* **PROBLEM REQUIREMENTS**
Gather every line of the data below that contains the word "What".

* **AVAILABLE DATA**
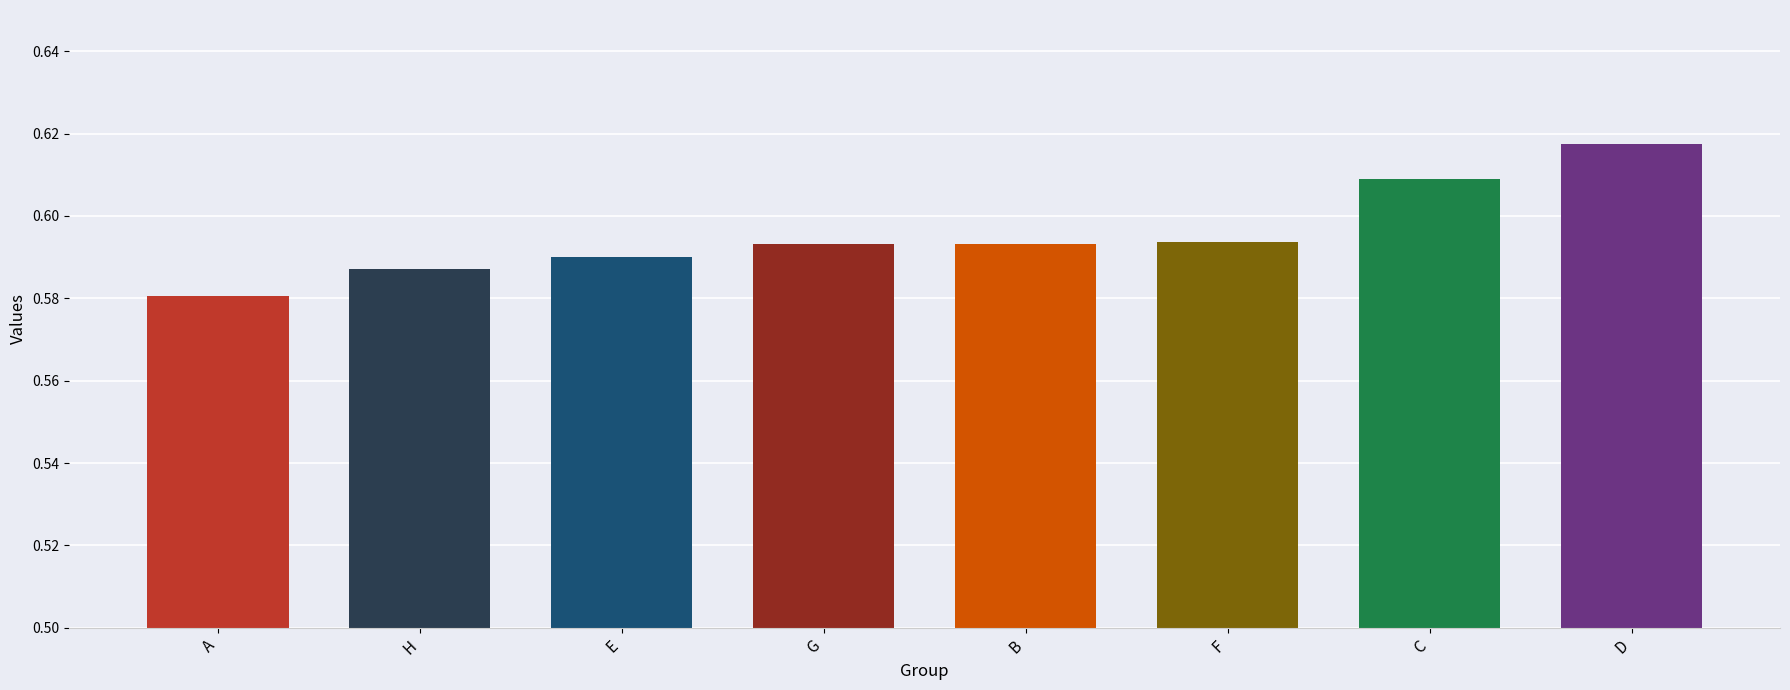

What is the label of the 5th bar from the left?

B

--

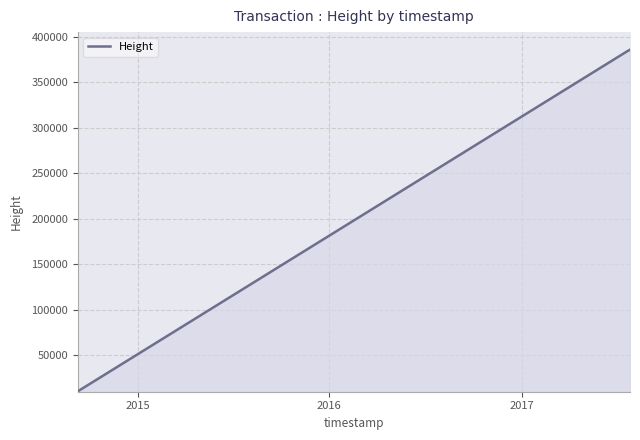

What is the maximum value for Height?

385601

---

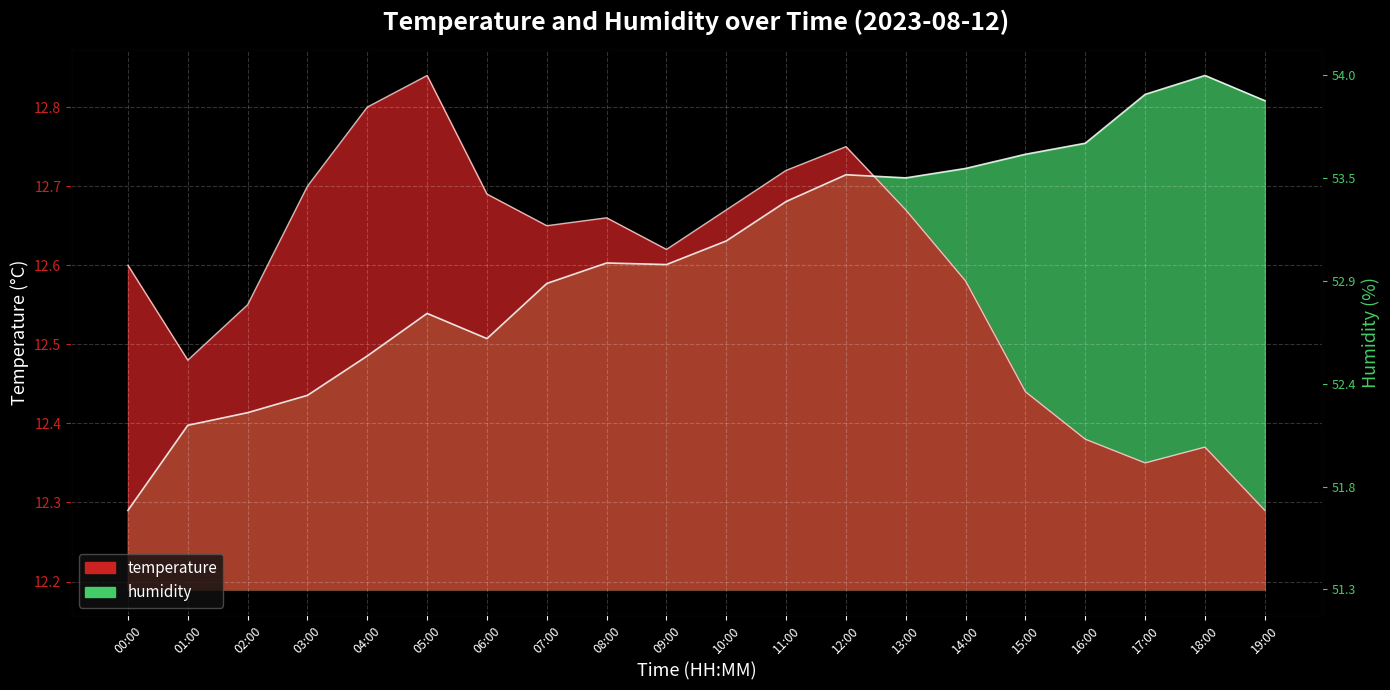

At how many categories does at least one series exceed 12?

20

* **YOUR RESPONSE**
What is the label of the 5th bar from the left?
What is the maximum value for Height?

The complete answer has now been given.